The gathered people held their breath, and the parson raised his hand
and spoke. The devil made as if he would answer, but the skin of Unc’
Caspar cried out.

“What’s dat?” asked ’Liza, opening her eyes wide.

“Nuffin’ but er little bird cryin’ in de nes’, my darlin’,” whispered
the devil.

Again the parson spoke, and again the devil made as if to answer him,
but the skin of Unc’ Caspar stretched and cracked, and all the people
heard it.

“What’s dat?” cried ’Liza, trembling and taking hold of the devil’s arm
in her fright.

“Nuffin’ but er coon trampin’ in de cane-brake,” whispered the devil.

“Who teks dis ’oman?” said the parson, impatient to go on, for he
smelled the barbecue, and knew that the supper was ready, waiting.

“I do,” said the devil, growing bold, as the skin of Unc’ Caspar cried
and cracked and burst—and the hoof and the horns came through, and
there stood the devil grinning at ’Liza through Unc’ Caspar’s skin,
until the lights were thrown down.

Then, said Mammy, all was dark; nobody raised a hand. ’Liza’s screams
grew fainter and fainter, and then all was still.

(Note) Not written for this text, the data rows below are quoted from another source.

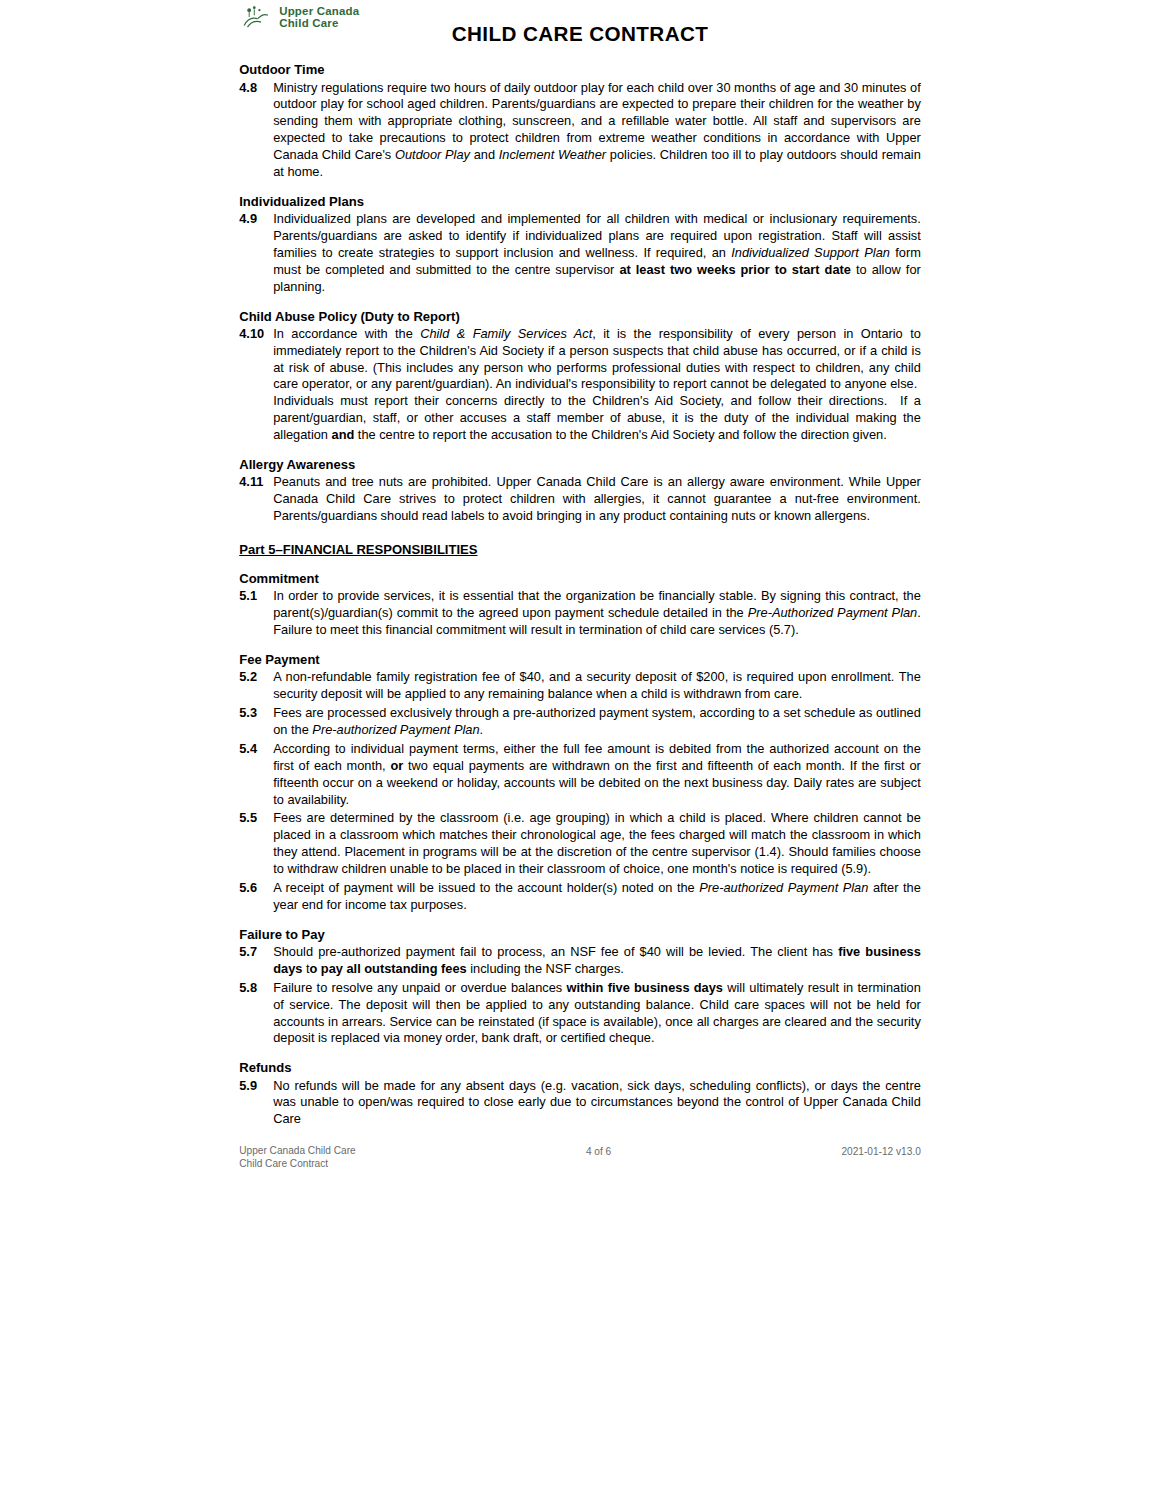Upper Canada
Child Care
CHILD CARE CONTRACT
Outdoor Time
4.8
Ministry regulations require two hours of daily outdoor play for each child over 30 months of age and 30 minutes of outdoor play for school aged children. Parents/guardians are expected to prepare their children for the weather by sending them with appropriate clothing, sunscreen, and a refillable water bottle. All staff and supervisors are expected to take precautions to protect children from extreme weather conditions in accordance with Upper Canada Child Care's Outdoor Play and Inclement Weather policies. Children too ill to play outdoors should remain at home.
Individualized Plans
4.9
Individualized plans are developed and implemented for all children with medical or inclusionary requirements. Parents/guardians are asked to identify if individualized plans are required upon registration. Staff will assist families to create strategies to support inclusion and wellness. If required, an Individualized Support Plan form must be completed and submitted to the centre supervisor at least two weeks prior to start date to allow for planning.
Child Abuse Policy (Duty to Report)
4.10
In accordance with the Child & Family Services Act, it is the responsibility of every person in Ontario to immediately report to the Children's Aid Society if a person suspects that child abuse has occurred, or if a child is at risk of abuse. (This includes any person who performs professional duties with respect to children, any child care operator, or any parent/guardian). An individual's responsibility to report cannot be delegated to anyone else. Individuals must report their concerns directly to the Children's Aid Society, and follow their directions. If a parent/guardian, staff, or other accuses a staff member of abuse, it is the duty of the individual making the allegation and the centre to report the accusation to the Children's Aid Society and follow the direction given.
Allergy Awareness
4.11
Peanuts and tree nuts are prohibited. Upper Canada Child Care is an allergy aware environment. While Upper Canada Child Care strives to protect children with allergies, it cannot guarantee a nut-free environment. Parents/guardians should read labels to avoid bringing in any product containing nuts or known allergens.
Part 5–FINANCIAL RESPONSIBILITIES
Commitment
5.1
In order to provide services, it is essential that the organization be financially stable. By signing this contract, the parent(s)/guardian(s) commit to the agreed upon payment schedule detailed in the Pre-Authorized Payment Plan. Failure to meet this financial commitment will result in termination of child care services (5.7).
Fee Payment
5.2
A non-refundable family registration fee of $40, and a security deposit of $200, is required upon enrollment. The security deposit will be applied to any remaining balance when a child is withdrawn from care.
5.3
Fees are processed exclusively through a pre-authorized payment system, according to a set schedule as outlined on the Pre-authorized Payment Plan.
5.4
According to individual payment terms, either the full fee amount is debited from the authorized account on the first of each month, or two equal payments are withdrawn on the first and fifteenth of each month. If the first or fifteenth occur on a weekend or holiday, accounts will be debited on the next business day. Daily rates are subject to availability.
5.5
Fees are determined by the classroom (i.e. age grouping) in which a child is placed. Where children cannot be placed in a classroom which matches their chronological age, the fees charged will match the classroom in which they attend. Placement in programs will be at the discretion of the centre supervisor (1.4). Should families choose to withdraw children unable to be placed in their classroom of choice, one month's notice is required (5.9).
5.6
A receipt of payment will be issued to the account holder(s) noted on the Pre-authorized Payment Plan after the year end for income tax purposes.
Failure to Pay
5.7
Should pre-authorized payment fail to process, an NSF fee of $40 will be levied. The client has five business days to pay all outstanding fees including the NSF charges.
5.8
Failure to resolve any unpaid or overdue balances within five business days will ultimately result in termination of service. The deposit will then be applied to any outstanding balance. Child care spaces will not be held for accounts in arrears. Service can be reinstated (if space is available), once all charges are cleared and the security deposit is replaced via money order, bank draft, or certified cheque.
Refunds
5.9
No refunds will be made for any absent days (e.g. vacation, sick days, scheduling conflicts), or days the centre was unable to open/was required to close early due to circumstances beyond the control of Upper Canada Child Care
Upper Canada Child Care
Child Care Contract
4 of 6
2021-01-12 v13.0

A sleet fell in the Quarters and pelted the people like stones, but
’Liza and the devil were gone, and there was nothing left of the
wedding-feast but a pitiful pile of ashes.

       *       *       *       *       *

A cricket chirruped in the pause; the back log had burned through and
the cider jug was empty. The idle quilters, awed to whispers, yawned at
last, for the thread was broken—the story was done, and gathering up
her rolls, as she put her cards in her basket, Mammy said, “Good-night.”